Excavation works on an ancient memorial rock bearing hieroglyphic engravings, believed to have remained from the Hittite Empire and be one of the few examples of its kind in Turkey, have commenced in central Kırşehir province, officials from the excavation team said Wednesday.
The rock monument, known by locals as "Malkaya", is located in the Karalar village and estimated to date back to1300s B.C. Rescue excavations on and around the rock were launched after the ancient monument was partly damaged by treasure hunters with dynamites.
Elif Baştürk from the Archeology Department of Kırşehir Ahi Evran University, who is the scientific adviser to the excavation team, told reporters that the rock was initially discovered by German scientist Helmuth Theodor Bossert in the 1950s but became more widely known in the science world with works published in the following years
Baştürk said that the hieroglyphic engravings covered almost every side of the rock, while the longest inscription was located on the northern face.
"There are fractures and decayed areas.
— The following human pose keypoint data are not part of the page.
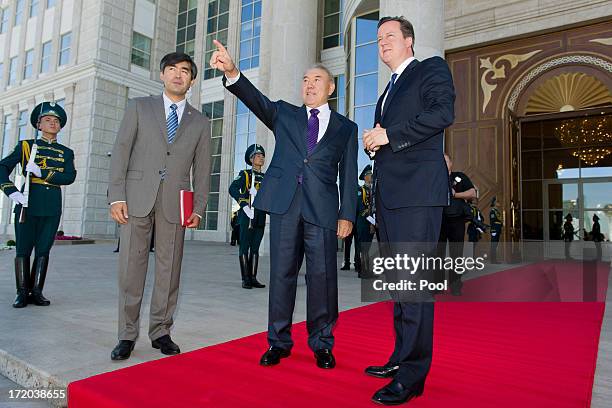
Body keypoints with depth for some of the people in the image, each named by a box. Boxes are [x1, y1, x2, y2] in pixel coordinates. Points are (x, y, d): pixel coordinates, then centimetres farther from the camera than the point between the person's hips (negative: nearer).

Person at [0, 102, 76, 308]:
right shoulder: (25, 146, 9)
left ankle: (36, 292, 11)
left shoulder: (66, 152, 12)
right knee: (23, 249, 1)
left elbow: (70, 177, -3)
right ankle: (22, 293, 10)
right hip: (28, 204, -1)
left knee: (43, 250, 3)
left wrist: (41, 173, -15)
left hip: (52, 208, 1)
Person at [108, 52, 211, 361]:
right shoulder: (139, 107, 10)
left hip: (175, 203, 1)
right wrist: (117, 196, -6)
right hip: (137, 198, -1)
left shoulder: (200, 122, 13)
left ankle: (160, 332, 17)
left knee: (169, 269, 4)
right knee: (131, 268, 1)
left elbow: (202, 169, 9)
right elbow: (121, 151, 3)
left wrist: (198, 208, 0)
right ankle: (127, 335, 13)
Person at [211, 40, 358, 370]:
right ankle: (279, 341, 19)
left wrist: (347, 215, 0)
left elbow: (349, 176, 9)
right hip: (284, 204, 1)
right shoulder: (284, 114, 18)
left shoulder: (346, 128, 14)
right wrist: (232, 72, -17)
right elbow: (256, 99, 0)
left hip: (323, 209, -1)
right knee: (281, 273, 5)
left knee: (322, 275, 0)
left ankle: (322, 343, 17)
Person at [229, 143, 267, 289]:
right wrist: (244, 204, -17)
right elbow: (233, 189, -11)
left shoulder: (265, 177, 17)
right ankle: (245, 279, 3)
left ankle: (253, 278, 14)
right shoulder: (245, 174, 2)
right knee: (245, 247, -2)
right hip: (247, 216, -5)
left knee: (255, 248, 9)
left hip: (260, 218, 6)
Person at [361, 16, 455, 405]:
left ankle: (412, 375, -1)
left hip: (417, 189, -8)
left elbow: (443, 113, -13)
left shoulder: (432, 69, 6)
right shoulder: (389, 89, 29)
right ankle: (402, 357, 23)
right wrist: (375, 142, 9)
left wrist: (389, 135, -11)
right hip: (388, 193, 9)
Since it is also covered with thorny plants, not all hieroglyphic writings are visible," she said.
Baştürk noted that most probably a prince and a princess were mentioned on the rock, but it was not clear.
Baştürk said there were some sources claiming that the monument depicted a hunt by the Hittite dynasty while some others thought it reflected a religious ritual.
"It could be linked to a religious ritual if we consider the surrounding architectural remains," Baştürk said, adding "if there are other architectural relics connected to it or around it, then we could talk about it being a religious structure."
The excavations on the ancient monument are planned to be completed in 20 days.